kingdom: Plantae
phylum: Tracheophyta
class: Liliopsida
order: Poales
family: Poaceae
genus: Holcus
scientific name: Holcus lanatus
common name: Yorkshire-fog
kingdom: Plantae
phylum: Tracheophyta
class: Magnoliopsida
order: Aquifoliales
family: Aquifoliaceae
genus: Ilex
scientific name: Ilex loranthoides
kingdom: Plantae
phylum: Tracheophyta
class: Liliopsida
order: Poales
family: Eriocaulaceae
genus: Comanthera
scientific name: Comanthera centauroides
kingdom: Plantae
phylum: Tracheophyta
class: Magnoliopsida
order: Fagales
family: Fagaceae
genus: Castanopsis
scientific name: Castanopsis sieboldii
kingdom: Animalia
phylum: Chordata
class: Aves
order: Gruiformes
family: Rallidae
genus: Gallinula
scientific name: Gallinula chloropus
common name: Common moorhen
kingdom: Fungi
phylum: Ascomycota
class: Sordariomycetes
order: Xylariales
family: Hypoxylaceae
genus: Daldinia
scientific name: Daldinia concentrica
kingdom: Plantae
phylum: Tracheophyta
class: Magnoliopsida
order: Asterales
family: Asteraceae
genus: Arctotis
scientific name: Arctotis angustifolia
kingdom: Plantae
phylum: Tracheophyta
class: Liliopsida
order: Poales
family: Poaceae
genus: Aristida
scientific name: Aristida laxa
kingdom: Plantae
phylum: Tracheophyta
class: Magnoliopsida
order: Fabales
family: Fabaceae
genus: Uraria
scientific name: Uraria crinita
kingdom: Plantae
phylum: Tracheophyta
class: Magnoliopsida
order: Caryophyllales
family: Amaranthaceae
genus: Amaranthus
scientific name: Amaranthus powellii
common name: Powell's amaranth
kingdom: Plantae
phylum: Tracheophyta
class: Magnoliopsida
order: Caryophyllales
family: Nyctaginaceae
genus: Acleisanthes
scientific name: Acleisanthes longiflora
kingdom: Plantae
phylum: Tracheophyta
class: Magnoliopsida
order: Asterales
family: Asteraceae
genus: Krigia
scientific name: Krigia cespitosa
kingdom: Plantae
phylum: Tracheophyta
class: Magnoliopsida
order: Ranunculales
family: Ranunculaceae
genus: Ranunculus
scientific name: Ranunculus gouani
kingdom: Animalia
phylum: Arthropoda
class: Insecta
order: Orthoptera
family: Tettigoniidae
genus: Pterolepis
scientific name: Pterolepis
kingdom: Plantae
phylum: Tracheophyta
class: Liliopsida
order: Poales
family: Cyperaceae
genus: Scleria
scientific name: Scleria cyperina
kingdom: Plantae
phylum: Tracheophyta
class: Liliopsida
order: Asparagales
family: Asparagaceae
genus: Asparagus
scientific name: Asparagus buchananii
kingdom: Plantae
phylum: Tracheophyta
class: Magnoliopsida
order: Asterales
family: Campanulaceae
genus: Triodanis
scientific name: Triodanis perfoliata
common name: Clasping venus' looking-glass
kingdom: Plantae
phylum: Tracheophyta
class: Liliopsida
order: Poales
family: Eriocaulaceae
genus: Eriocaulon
#####
Work to do: Rewrite the material above from its first line through the line "genus: Pterolepis", changing every "common name" to "vernacular name" and leaving everything else as it is.

Complete output:
kingdom: Plantae
phylum: Tracheophyta
class: Liliopsida
order: Poales
family: Poaceae
genus: Holcus
scientific name: Holcus lanatus
vernacular name: Yorkshire-fog
kingdom: Plantae
phylum: Tracheophyta
class: Magnoliopsida
order: Aquifoliales
family: Aquifoliaceae
genus: Ilex
scientific name: Ilex loranthoides
kingdom: Plantae
phylum: Tracheophyta
class: Liliopsida
order: Poales
family: Eriocaulaceae
genus: Comanthera
scientific name: Comanthera centauroides
kingdom: Plantae
phylum: Tracheophyta
class: Magnoliopsida
order: Fagales
family: Fagaceae
genus: Castanopsis
scientific name: Castanopsis sieboldii
kingdom: Animalia
phylum: Chordata
class: Aves
order: Gruiformes
family: Rallidae
genus: Gallinula
scientific name: Gallinula chloropus
vernacular name: Common moorhen
kingdom: Fungi
phylum: Ascomycota
class: Sordariomycetes
order: Xylariales
family: Hypoxylaceae
genus: Daldinia
scientific name: Daldinia concentrica
kingdom: Plantae
phylum: Tracheophyta
class: Magnoliopsida
order: Asterales
family: Asteraceae
genus: Arctotis
scientific name: Arctotis angustifolia
kingdom: Plantae
phylum: Tracheophyta
class: Liliopsida
order: Poales
family: Poaceae
genus: Aristida
scientific name: Aristida laxa
kingdom: Plantae
phylum: Tracheophyta
class: Magnoliopsida
order: Fabales
family: Fabaceae
genus: Uraria
scientific name: Uraria crinita
kingdom: Plantae
phylum: Tracheophyta
class: Magnoliopsida
order: Caryophyllales
family: Amaranthaceae
genus: Amaranthus
scientific name: Amaranthus powellii
vernacular name: Powell's amaranth
kingdom: Plantae
phylum: Tracheophyta
class: Magnoliopsida
order: Caryophyllales
family: Nyctaginaceae
genus: Acleisanthes
scientific name: Acleisanthes longiflora
kingdom: Plantae
phylum: Tracheophyta
class: Magnoliopsida
order: Asterales
family: Asteraceae
genus: Krigia
scientific name: Krigia cespitosa
kingdom: Plantae
phylum: Tracheophyta
class: Magnoliopsida
order: Ranunculales
family: Ranunculaceae
genus: Ranunculus
scientific name: Ranunculus gouani
kingdom: Animalia
phylum: Arthropoda
class: Insecta
order: Orthoptera
family: Tettigoniidae
genus: Pterolepis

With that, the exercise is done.